**Estratto della pagina**

26 dicembre 2019. Le regole
Sul “Foglio”, in un bell’articolo, Giuliano Ferrara è feroce contro Trump, definito un vero “gangster” che dovrebbe stare in galera piuttosto che alla Casa Bianca. Sottoscrivibile, certo. E però, poi, Ferrara non riesce a non irridere gli intellettuali americani che irridevano Berlusconi: “Un uomo perseguitato dalla malagiustizia e dal suo uso politico, un tipetto certo disinvolto ma osservante delle regole di fondo cento volte più di Trump”.
A parte il fatto che anche Trump accusa la malagiustizia e il suo uso politico, la qual cosa, però, potrebbe essere solo una coincidenza, ma Berlusconi sarebbe “cento volte” differente? Anche se non si ha alcuna fiducia nella magistratura, nelle sentenze, nei fatti accertati, come si può escludere al cento per cento che anche Berlusconi sia o sia stato un “gangster”? Cosa fa testo? Le garanzie di coloro che l’hanno frequentato, quasi tutti, a vario titolo, alle sue dipendenze? Non è probabile, invece, che tutta questa differenza la faccia semplicemente il fatto che l’America è un teatro dove si recita Shakespeare mentre l’Italia un piccolo teatrino di periferia dove si fa del varietà? Ma più ancora colpisce, in quelle tre righe l’espressione “regole di fondo”. Quali sono? Sono scritte da qualche parte? Ferrara ce le può indicare per favore? E tutte le altre, quelle che poi regolano la nostra vita quotidiana e che, ad esempio, ci dicono se siamo educati o maleducati, se siamo onesti o disonesti, se siamo sinceri o bugiardi, se siamo di parola o no, se siamo fedeli agli amici o no, quelle si possono violare disinvoltamente? E non è che, proprio violando quelle, le “superficiali”, ai nostri ragazzi si prepara la strada per andare più a fondo?

**Estratto dei dati**
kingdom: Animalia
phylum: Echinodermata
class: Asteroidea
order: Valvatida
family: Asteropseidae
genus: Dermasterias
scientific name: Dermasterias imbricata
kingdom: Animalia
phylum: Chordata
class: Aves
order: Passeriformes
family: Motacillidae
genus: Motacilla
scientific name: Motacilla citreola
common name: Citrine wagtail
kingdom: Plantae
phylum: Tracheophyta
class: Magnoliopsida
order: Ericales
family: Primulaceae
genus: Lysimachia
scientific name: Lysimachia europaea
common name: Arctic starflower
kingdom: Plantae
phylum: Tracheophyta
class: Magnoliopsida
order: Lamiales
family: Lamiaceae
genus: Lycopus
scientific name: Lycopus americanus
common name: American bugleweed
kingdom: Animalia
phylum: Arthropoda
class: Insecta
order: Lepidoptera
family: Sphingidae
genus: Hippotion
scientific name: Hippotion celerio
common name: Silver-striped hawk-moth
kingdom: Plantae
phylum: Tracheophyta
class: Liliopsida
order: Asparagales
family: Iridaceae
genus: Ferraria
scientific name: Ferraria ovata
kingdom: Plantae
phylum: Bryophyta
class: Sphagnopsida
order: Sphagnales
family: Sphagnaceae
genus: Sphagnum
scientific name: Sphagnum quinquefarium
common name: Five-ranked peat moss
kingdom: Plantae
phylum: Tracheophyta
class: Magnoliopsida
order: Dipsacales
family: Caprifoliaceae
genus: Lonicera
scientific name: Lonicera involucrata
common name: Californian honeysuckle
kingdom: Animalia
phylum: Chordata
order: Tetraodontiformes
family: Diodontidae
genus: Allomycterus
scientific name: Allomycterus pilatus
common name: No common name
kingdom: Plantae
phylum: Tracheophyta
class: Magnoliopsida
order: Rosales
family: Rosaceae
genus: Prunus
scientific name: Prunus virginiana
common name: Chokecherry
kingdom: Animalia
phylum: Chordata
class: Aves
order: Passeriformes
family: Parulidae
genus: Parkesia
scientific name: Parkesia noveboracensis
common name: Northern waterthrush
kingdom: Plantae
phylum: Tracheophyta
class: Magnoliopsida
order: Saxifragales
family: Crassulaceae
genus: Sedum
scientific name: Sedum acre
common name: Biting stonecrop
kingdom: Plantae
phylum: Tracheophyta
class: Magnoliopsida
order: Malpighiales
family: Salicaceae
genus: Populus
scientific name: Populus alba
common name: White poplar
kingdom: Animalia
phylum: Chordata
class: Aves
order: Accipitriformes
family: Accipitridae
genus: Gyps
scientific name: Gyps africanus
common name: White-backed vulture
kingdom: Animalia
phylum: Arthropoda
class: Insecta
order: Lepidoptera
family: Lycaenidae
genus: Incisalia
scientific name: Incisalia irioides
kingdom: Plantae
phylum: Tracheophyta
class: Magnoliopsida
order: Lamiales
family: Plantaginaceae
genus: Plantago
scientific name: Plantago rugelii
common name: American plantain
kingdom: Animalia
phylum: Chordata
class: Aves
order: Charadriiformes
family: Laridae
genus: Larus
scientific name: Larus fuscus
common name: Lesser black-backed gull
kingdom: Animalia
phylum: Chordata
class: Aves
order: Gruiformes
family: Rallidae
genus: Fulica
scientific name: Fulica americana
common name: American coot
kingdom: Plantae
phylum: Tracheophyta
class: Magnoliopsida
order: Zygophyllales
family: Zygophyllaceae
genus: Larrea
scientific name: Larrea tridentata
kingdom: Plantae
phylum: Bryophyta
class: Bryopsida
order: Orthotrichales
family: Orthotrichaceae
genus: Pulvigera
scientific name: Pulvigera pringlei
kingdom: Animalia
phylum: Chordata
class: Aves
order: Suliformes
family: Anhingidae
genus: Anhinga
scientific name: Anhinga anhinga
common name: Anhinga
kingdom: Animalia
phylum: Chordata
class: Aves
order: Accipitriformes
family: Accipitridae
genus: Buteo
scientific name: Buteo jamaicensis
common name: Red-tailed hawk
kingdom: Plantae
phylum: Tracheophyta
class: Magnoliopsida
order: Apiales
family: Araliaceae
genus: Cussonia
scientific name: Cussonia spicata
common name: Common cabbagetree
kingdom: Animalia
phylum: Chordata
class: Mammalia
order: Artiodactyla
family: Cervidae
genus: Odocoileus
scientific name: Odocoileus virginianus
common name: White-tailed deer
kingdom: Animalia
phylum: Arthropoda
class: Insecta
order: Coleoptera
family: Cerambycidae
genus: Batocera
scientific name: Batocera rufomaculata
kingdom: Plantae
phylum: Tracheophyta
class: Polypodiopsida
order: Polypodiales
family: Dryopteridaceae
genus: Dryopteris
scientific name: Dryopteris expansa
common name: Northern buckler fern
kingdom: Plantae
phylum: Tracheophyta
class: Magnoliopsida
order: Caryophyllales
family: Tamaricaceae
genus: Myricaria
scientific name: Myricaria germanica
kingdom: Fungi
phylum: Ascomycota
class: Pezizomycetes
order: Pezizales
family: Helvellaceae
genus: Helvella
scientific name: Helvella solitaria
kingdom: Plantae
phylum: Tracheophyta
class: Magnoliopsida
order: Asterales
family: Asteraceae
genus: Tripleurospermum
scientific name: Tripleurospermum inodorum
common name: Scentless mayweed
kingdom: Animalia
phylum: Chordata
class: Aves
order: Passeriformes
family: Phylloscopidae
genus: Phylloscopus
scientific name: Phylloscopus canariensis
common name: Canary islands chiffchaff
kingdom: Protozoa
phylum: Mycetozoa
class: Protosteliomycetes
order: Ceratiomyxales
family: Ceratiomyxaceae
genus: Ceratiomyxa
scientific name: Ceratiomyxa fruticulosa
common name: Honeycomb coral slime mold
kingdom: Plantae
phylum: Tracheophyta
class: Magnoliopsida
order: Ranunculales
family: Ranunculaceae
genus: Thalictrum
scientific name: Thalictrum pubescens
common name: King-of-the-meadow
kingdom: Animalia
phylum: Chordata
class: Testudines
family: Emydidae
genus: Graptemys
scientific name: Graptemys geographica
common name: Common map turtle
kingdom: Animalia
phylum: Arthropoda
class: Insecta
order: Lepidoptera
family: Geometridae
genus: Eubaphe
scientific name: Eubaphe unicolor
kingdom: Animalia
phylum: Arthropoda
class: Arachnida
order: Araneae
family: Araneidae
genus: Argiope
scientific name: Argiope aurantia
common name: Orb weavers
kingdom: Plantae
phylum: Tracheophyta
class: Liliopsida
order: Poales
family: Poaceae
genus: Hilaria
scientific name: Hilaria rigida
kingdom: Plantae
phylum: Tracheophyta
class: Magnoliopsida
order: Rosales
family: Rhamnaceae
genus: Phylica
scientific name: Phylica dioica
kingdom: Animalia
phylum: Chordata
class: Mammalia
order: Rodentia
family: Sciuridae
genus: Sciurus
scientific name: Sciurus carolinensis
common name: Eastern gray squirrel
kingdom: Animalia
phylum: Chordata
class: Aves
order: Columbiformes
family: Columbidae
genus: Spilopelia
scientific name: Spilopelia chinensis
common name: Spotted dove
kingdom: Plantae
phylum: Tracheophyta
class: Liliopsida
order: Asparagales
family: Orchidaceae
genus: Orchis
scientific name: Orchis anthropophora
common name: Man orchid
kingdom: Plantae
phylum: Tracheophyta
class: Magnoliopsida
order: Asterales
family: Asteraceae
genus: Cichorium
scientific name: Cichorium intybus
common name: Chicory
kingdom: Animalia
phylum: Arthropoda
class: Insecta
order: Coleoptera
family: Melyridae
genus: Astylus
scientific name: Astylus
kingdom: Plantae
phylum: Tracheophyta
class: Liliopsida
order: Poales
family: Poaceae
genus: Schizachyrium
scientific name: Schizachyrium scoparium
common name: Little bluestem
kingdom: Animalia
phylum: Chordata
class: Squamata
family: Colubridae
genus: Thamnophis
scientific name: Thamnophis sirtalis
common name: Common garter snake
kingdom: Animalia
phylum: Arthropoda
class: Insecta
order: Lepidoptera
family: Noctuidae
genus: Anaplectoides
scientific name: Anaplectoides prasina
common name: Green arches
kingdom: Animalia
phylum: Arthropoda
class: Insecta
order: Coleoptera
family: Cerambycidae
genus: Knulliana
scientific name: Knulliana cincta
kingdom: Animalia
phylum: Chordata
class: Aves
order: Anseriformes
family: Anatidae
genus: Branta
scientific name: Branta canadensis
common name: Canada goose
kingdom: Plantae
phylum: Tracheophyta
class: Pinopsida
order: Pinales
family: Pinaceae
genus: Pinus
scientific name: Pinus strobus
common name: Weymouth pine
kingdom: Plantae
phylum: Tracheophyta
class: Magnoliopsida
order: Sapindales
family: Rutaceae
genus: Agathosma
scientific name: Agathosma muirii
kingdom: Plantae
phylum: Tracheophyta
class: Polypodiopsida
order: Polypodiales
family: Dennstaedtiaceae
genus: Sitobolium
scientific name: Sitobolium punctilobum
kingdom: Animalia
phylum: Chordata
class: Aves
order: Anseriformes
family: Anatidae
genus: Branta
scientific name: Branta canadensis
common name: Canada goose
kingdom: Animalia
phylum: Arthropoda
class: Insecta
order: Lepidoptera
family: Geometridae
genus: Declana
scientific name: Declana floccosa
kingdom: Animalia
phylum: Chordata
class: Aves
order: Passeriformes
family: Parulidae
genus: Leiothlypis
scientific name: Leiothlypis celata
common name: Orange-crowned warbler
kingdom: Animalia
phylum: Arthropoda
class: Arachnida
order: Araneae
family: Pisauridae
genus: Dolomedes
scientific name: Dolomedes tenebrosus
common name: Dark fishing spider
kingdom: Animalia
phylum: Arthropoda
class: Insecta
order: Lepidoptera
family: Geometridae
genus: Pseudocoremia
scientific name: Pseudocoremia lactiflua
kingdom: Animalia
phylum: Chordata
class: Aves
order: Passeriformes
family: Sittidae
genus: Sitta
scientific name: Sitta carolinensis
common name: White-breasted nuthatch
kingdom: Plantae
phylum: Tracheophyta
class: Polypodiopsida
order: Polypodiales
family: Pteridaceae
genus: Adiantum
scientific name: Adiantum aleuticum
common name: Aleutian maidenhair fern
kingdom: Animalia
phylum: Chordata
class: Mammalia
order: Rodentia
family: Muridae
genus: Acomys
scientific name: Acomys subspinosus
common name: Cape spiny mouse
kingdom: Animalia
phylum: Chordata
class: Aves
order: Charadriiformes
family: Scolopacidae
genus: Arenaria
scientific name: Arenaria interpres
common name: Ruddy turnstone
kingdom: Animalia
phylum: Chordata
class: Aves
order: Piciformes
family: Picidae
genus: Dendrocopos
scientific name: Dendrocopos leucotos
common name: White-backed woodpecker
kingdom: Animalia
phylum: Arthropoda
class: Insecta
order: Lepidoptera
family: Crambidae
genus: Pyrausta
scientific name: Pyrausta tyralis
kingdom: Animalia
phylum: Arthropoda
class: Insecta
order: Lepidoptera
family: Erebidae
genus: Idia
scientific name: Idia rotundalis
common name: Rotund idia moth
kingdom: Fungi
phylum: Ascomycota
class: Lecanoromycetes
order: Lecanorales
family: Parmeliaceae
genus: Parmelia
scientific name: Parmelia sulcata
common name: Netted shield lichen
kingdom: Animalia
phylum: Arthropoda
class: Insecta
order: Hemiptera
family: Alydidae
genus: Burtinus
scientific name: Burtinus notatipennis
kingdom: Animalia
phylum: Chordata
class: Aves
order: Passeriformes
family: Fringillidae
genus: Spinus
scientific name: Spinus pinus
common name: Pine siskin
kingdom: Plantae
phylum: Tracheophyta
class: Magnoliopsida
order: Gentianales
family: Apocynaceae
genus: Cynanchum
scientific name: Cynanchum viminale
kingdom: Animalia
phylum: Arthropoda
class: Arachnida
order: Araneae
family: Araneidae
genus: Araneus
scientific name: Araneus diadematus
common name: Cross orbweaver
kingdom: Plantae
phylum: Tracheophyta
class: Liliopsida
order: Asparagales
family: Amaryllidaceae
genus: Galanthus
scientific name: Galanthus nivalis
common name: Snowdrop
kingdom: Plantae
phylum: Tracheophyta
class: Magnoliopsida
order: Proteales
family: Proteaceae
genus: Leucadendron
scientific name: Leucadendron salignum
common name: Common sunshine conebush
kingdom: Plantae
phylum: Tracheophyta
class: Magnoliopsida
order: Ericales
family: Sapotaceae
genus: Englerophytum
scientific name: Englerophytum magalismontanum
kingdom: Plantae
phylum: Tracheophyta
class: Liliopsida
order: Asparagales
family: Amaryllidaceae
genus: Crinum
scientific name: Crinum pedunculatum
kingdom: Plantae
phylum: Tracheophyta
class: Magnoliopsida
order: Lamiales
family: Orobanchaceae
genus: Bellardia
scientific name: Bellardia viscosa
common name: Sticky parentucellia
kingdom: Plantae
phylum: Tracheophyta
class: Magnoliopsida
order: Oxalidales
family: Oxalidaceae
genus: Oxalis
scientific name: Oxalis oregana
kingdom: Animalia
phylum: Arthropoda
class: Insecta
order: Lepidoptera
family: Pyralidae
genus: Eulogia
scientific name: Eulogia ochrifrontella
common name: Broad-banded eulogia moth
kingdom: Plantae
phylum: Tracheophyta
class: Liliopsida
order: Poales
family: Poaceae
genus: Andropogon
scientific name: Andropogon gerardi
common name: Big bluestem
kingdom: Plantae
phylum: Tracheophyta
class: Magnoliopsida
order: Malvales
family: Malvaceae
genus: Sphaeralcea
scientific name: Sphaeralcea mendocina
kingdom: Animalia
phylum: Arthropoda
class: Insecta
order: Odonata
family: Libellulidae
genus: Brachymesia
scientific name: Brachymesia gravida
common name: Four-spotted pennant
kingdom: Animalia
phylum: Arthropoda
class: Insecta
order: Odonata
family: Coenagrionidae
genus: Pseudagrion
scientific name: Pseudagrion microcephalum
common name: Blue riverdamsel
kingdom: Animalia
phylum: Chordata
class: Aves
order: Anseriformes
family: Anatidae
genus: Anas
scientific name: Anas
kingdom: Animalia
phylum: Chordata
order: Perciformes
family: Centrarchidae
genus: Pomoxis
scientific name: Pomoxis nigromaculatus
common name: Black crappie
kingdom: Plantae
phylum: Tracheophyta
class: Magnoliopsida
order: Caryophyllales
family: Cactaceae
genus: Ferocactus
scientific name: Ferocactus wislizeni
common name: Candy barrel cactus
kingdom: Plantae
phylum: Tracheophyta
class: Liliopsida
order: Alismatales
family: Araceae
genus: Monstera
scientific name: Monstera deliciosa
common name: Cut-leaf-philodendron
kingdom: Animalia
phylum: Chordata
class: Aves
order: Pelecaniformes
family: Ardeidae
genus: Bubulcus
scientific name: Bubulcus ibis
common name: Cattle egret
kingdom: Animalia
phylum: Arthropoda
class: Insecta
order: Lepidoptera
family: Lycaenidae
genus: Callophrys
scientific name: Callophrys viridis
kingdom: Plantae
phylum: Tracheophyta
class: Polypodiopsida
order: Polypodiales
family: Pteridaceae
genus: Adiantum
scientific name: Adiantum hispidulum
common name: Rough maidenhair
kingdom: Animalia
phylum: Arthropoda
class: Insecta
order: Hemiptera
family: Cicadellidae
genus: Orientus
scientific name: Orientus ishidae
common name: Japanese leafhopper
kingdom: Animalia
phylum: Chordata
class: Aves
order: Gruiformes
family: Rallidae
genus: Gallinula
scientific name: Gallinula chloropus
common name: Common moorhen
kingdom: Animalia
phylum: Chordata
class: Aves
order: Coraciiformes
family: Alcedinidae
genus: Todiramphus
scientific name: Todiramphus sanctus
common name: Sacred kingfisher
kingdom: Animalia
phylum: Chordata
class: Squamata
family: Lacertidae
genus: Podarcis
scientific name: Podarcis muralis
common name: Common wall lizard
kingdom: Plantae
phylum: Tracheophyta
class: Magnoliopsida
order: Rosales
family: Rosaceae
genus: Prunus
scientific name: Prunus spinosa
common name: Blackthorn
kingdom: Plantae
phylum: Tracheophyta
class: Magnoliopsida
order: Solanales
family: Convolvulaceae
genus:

**Da svolgere**
1 - Rispondi a queste domande sul testo su Ferrara e le regole di fondo:
(a) Come viene definito Trump nell'articolo sul "Foglio", e dove dovrebbe stare invece che alla Casa Bianca?
(b) Quale espressione, in quelle tre righe, colpisce di più l'autore?
(c) Che cosa si recita, secondo l'autore, nel teatro che è l'America?
2 - Prosegui il testo su Ferrara e le regole di fondo partendo dopo la sua ultima frase.

**Esiti dei compiti**
1 -
(a) Viene definito un vero "gangster", che dovrebbe stare in galera.
(b) L'espressione "regole di fondo".
(c) Vi si recita Shakespeare.

2 -
7 gennaio. La sproporzione
Quel che impressiona di più è la sproporzione. Finora la praticava Israele e con qualche giustificazione, vista la sproporzione della minaccia. Ma se ad adottare la modalità della sproporzione è la più grande potenza mondiale che non corre alcun pericolo mortale, siamo di fronte a una svolta forse tragica. E ci basta pensare che in certi casi può funzionare? Certo, può anche funzionare. Se di un terrorista, come propose un noto storico israeliano, andassimo a colpire il padre, i fratelli e le sorelle, qualche risultato lo otterremmo. Così come se mandassimo a morte i corrotti, come fanno in Cina. Ma alla lunga? In realtà la sproporzione distrugge ogni idea di giustizia, che pure nella sua versione più ancestrale (e che oggi consideriamo addirittura disumana) sanciva “occhio per occhio”. Possiamo pensare seriamente che abbia un qualche fondamento politico, e antropologico, l’idea, di certo moralmente ripugnante, che in politica internazionale conti solo la prepotenza?

18 gennaio. Salvini e Prodi
Lasciamo perdere l’autolesionismo che, comunque, non sempre è un buon argomento e mettiamo pure da parte le argomentazioni giuridiche, in questo caso ben poco interessanti, ma il fatto che buona parte della sinistra non finisca mai di essere “doppia”, nei pesi e nelle misure, di questo, sì, bisognerebbe parlare. Se per aver tenuto ferma per qualche giorno nel porto di Augusta una nave della Guardia costiera con a bordo 130 migranti autorizziamo il procedimento giudiziario contro Salvini per sequestro di persona, e in cuor nostro desideriamo ardentemente che sia condannato e finisca in galera, cosa avremmo dovuto fare, e desiderare, per il venerato Prodi, che nel 1997, da primo ministro, autorizzò un pattugliamento delle coste albanesi, che, a detta di tutti, non era che un blocco navale mascherato e che ebbe come conseguenza lo speronamento da parte di una nostra nave militare di un battello carico di migranti albanesi? Il battello affondò e di migranti ne morirono 108. Se tanto ci dà tanto, Prodi, anche solo per responsabilità oggettiva, sarebbe dovuto tornare a essere un uomo libero solo da qualche anno.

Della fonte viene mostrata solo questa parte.